ACCREDIA in audizione al Senato per discutere del disegno di legge



Si è svolta ieri, in Commissione "Industria, Commercio e Turismo" del Senato, l'audizione del Presidente di ACCREDIA Federico Grazioli e del Direttore Generale Filippo Trifiletti sul disegno di legge che disciplina le professioni non regolamentate.

Il provvedimento, già approvato alla Camera dei Deputati lo scorso 17 aprile, si pone l'obiettivo di regolare il mercato di quelle professioni la cui attività non è disciplinata da Ordini o Collegi e che dovrebbe riguardare, secondo un rapporto Censis di qualche anno fa, circa 3,5 milioni di lavoratori.

Una delle principali novità introdotte dal disegno di legge riguarda la qualificazione delle prestazioni fornite dai professionisti.

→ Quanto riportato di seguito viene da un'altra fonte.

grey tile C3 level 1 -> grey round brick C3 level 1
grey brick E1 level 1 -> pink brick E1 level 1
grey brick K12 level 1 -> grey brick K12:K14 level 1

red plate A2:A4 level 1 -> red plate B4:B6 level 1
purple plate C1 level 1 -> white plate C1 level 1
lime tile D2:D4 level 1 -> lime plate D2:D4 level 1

Tale qualifica potrà essere garantita secondo tre modalità: l'attestazione delle associazioni professionali di riferimento, l'autoregolamentazione volontaria del professionista o la certificazione rilasciata da organismi accreditati da ACCREDIA.

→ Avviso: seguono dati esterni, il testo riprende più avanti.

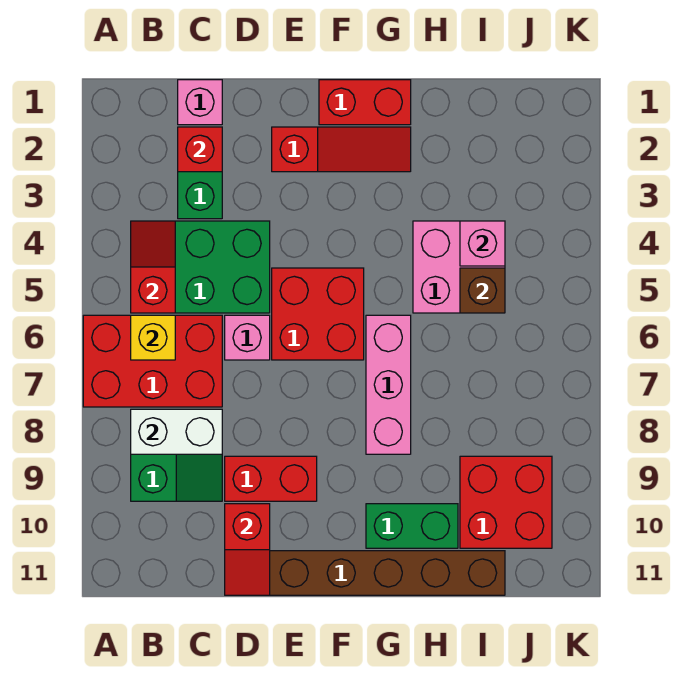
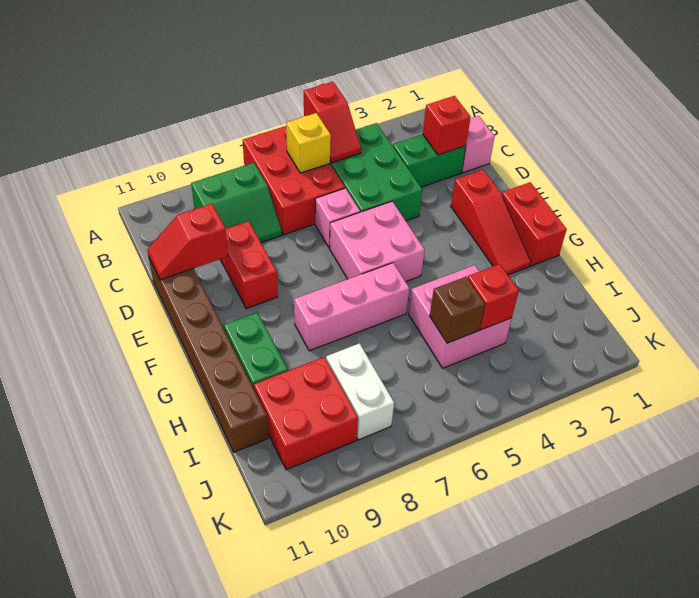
red slope B4:B5 level 2 top 5 -> red slope A5:B5 level 2 top A
white brick B8:C8 level 2 -> white brick I8:J8 level 1
red brick E5:F6 level 1 -> pink brick E5:F6 level 1
pink brick I4 level 2 -> red brick I4 level 2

La qualificazione delle prestazioni professionali si baserà in tutti i casi sulla conformità alle norme UNI definite per le singole professioni.


Il Presidente Grazioli, apprezzando la scelta del legislatore di riconoscere un valore anche alle attestazioni di competenza delle figure professionali rilasciate da organismi di certificazione accreditati, ha sottolineato la necessità della corretta interpretazione dei requisiti previsti per l'accreditamento, nei limiti degli standard internazionali di riferimento, ai fini della piena armonizzazione con le prassi applicate dalle associazioni professionali di riferimento.

Grazioli ha inteso specificare che i costi da sostenere per il processo di valutazione non dovranno penalizzare né i professionisti che intendono presentarsi sul mercato forti delle loro competenze certificate, né i consumatori che di quelle competenze sono gli utenti finali.

Con questi obiettivi - ha concluso - è possibile prevedere l'accesso all'accreditamento sia per le associazioni professionali che per gli organismi di certificazione.

L'intervento al Senato si è chiuso con l'auspicio che il disegno di legge possa essere approvato nel corso di questa legislatura.